[blparent] Update on my daughter Ashlee

Pickrell, Rebecca M (TASC) REBECCA.PICKRELL at tasc.com
Tue Jan 29 13:22:07 UTC 2013


So what it sounds like you're saying is that if an adoption is done illegally, or Social Services removes a baby without going through the proper channels then the biological parents should do nothing because the baby is now safe with another family?

NFB should have stayed out of the situation with the blind couple in Missouri because the baby was doing fine with the foster family?
Many legal adoptions have a six month waiting period where the mother (and presumably the father) can say "We made a bad decision, we really do want our baby".
Sounds like you are opposed to that grace period?
You are entitled to your opinion. I disagree with you and I am entitled to do just that. We don't have to agree on this or any other topic. You don't get to tell me I should not express my opinion. After all, you wouldn't be telling me it wasn't my place to question if you agreed with me.

-----Original Message-----
From: blparent [mailto:blparent-bounces at nfbnet.org] On Behalf Of Bernadetta
Sent: Monday, January 28, 2013 3:56 PM
To: blparent at nfbnet.org
Subject: Re: [blparent] Update on my daughter Ashlee

Rebecca,
When someone is kidnapped, they are presumably in harm's way.
Kidnapping is never done with any good intentions--Not as far as I know
at least.
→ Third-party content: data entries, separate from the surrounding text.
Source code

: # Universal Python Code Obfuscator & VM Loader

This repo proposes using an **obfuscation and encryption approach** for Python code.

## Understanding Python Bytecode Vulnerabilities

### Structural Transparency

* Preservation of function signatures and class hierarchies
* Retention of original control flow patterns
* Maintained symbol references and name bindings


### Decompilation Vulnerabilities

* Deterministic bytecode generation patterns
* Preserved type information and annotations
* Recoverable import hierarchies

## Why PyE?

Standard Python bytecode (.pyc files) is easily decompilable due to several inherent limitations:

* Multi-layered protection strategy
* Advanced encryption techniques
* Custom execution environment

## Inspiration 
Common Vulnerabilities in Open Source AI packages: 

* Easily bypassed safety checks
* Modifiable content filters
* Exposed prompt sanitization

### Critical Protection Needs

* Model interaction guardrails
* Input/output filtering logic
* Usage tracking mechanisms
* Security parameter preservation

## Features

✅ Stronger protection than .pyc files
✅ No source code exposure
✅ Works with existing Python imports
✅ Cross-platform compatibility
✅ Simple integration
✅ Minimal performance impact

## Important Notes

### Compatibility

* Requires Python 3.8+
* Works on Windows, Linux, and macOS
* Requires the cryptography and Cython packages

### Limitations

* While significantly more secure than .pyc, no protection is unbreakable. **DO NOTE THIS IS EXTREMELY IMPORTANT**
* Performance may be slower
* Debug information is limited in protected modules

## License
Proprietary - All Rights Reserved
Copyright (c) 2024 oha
So while you can argue that social services are  kidnapping a
child, in a sense, when they take him or her away from biological
parents, you can't say that the foster parents kidnapped the child. If
a child is well cared for at a foster home, has been there since the
earliest days, has had his or her needs met well by these foster
parents, how is it ok for someone to interfere with that beyond a
certain point just because they share the child's DNA. That biological
parent knows little to nothing about the child's likes, dislikes,
routines, upbringing until that point...Picture yourself as a little
one or two year old. Would you want to leave the only home you've ever
known and be told that the person you know as mommy is not your mommy
anymore and a stranger is now your mommy? Wrap your head around that as
an infant, if you will. Give it a shot--See how uncomfortable that must
feel, how lost you must be, how much you must miss your family. Maybe
you get over it, with time, but certainly repercussions are lifelong,
from a Freudian standpoint.
The sad truth is that neither set of parents means the kid any harm in
this type of situation. The foster parents take on the role of
caregivers, providers of love and security, assuming they are good
foster parents, never meaning to take anyone's child away from them.
Not initially at least. The birth parents find themselves in a
precarious situation where their hands might be tied, yet they don't
intentionally give their child up. Still, bonds are formed, time
passes, and past a certain point when a child is able to comprehend, to
form a personality, to form strong attachments, it seems to me a cruel
fate to have to be shuffled off to the waiting arms of a biological stranger.
The only person who gets any true satisfaction out of the matter if
things conclude that way is the biological parent. On that note, I
think Jess is a most unselfish, gracious person to make the choice she
did. And furthermore, it's definitely not your place to question such a
personal decision as that. She sent the update seeking support, not for
someone to sway her from the choice that must have been so hard to
make. Jess undoubtedly recognized that the people who have been raising
her little girl have been doing right by her, and she has executed the
single most unselfish act of love. She gave her child the chance of
stability, of a family she has known her entire life. She gave her
child a chance at a life where she won't be uprooted, dragged to courts
and visitations, all that painful, confusing drama that comes with
custody cases.
So with that said, I propose that we leave jess to her choice. It's not
anyone's place to question it, not a major life choice such as this
one. We should give her the support she needs and leave it at that.
It's not our business how she came to make that choice or what
circumstances she is willing or not willing to share. We're not the
spanish inquisition, just a group of parents who are supposed to be
there for each other through tough and joyous times.